Mia Maure Danse : Éros et Thanatos
Scène

Mia Maure Danse : Éros et Thanatos

Mia Maure Danse nous arrive avec une nouvelle oeuvre où voix, image et mouvement se conjuguent pour nous livrer un exposé corporel faisant fi de tout accommodement raisonnable.

Ils ont fait salle comble l’an dernier avec la reprise de L’Hygiène de l’orateur, premier exposé corporel où ils étudiaient les interactions entre voix et mouvement avec la complicité du comédien Gaétan Nadeau. Dans Quoi faire avec ce corps? Essais cliniques, le tandem Marie-Stéphane Ledoux et Jacques Brochu s’intéresse aux effets de la contention sur la mobilité du corps. "On a travaillé avec différents niveaux de résistance: serrer le corps, le tenir, le contenir…, explique la chorégraphe. En même temps, on a cherché à créer l’abandon dans le reste du corps pour explorer de façon particulière la mobilité articulaire." Parfois aussi, la pression devient appui et opportunité, aidant le danseur à dépasser ses capacités habituelles.

Des béquilles de Marie Chouinard aux cordes de Ginette Laurin, en passant par les minuscules chaussures de Wen Wei Wang, le thème de la contrainte semble s’imposer chez les créateurs canadiens. Consciente de subir les influences des forces flottant dans l’air du temps, Marie-Stéphane Ledoux s’avoue particulièrement touchée par les femmes sous les burkas, révélant que les notions de soumission et de domination ont présidé à la création de cette nouvelle oeuvre. "C’est un aspect qui n’est peut-être pas apparent dans le résultat final mais qui est sous-jacent, affirme-t-elle. On montre surtout comment s’exprime le désir intense dans les relations humaines et les jeux érotiques qui peuvent découler du rapport dominant-dominé. Mais c’est sûr qu’il y a une connotation politique du fait du monde dans lequel on vit."

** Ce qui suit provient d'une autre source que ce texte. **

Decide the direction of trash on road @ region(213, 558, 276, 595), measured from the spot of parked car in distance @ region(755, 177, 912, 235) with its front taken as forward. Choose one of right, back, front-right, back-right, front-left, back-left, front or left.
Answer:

Au seuil du sadomasochisme et du fétichisme, Quoi faire avec ce corps? Essais cliniques se présente comme une série de tableaux où le thème se décline sous diverses formes, les manipulateurs-dominateurs étant aussi bien féminins que masculins. Souvent, les scènes sont "multi-métaphoriques", de manière à ce que chacun puisse s’inventer sa propre histoire. Mia Maure Danse veille toujours à créer les conditions de cette liberté-là pour le spectateur. La multidisciplinarité est une autre constante, Jacques Brochu étant issu des arts visuels et s’étant spécialisé dans le rapport entre le corps et l’image.

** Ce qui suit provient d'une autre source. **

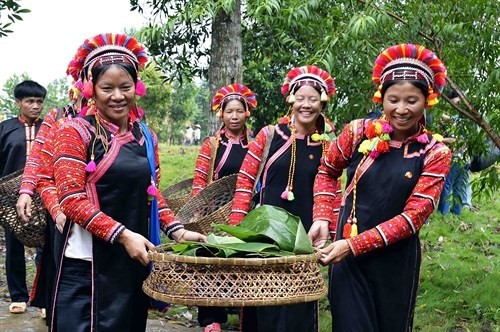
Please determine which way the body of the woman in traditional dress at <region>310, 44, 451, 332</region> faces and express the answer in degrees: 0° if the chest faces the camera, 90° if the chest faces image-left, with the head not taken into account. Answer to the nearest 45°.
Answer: approximately 45°

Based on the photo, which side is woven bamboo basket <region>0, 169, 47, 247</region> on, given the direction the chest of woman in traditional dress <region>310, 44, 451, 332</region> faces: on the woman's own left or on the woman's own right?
on the woman's own right

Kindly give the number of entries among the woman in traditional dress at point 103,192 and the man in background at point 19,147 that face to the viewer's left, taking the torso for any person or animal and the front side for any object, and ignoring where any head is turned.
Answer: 0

"La vidéo vient ponctuer, amener un sens plus explicite parfois… Mais on est des plasticiens, pas des metteurs en scène ni des auteurs, précise Marie-Stéphane Ledoux. C’est une recherche plastique, une recherche sur la morphologie des corps qui nous permet d’aller dans le psychédélisme qu’on aime avec transformation de la matière et ajout de couleurs pour donner une dimension plus onirique."

Poursuivant la fructueuse association de L’Hygiène de l’orateur, l’extraordinaire Gaétan Nadeau est le professeur improbable de cette drôle de leçon d’anatomie. La pièce précédente détournait des extraits d’un traité de phonétique, celle-ci emprunte à un précis de l’art du bondage japonais, à un rapport sur les effets psychologiques de la chirurgie plastique et au manifeste de l’Art Charnel d’Orlan. À ce collage littéraire s’ajoutent des textes originaux issus de l’imaginaire de Gaétan Nadeau, stimulé par la voie somatique grâce au mouvement authentique – qui consiste à fermer les yeux et à laisser émerger ce qui vient.

"Gaétan est acteur de formation et sa tendance naturelle serait de toujours parler et d’être dans la psychologie, commente Marie-Stéphane Ledoux. Le mouvement authentique lui permet de descendre en lui-même: il régresse, il rampe… Ce sont des états de corps magnifiques et là, il fait de la voix, il parle… Ensuite, dans notre façon de diriger, notre approche est plutôt musicale: on joue sur les types de voix, les répétitions, les ponctuations et les silences…"

Une fois encore, Mia Maure Danse nous convie à un étrange happening. Et même s’il s’agit d’un work in progress et que la compagnie déroge à ses habitudes en nous le présentant dans le contexte traditionnel d’une scène à l’italienne, on ne doute pas une seconde du plaisir qu’on aura à se laisser toucher par l’expérience.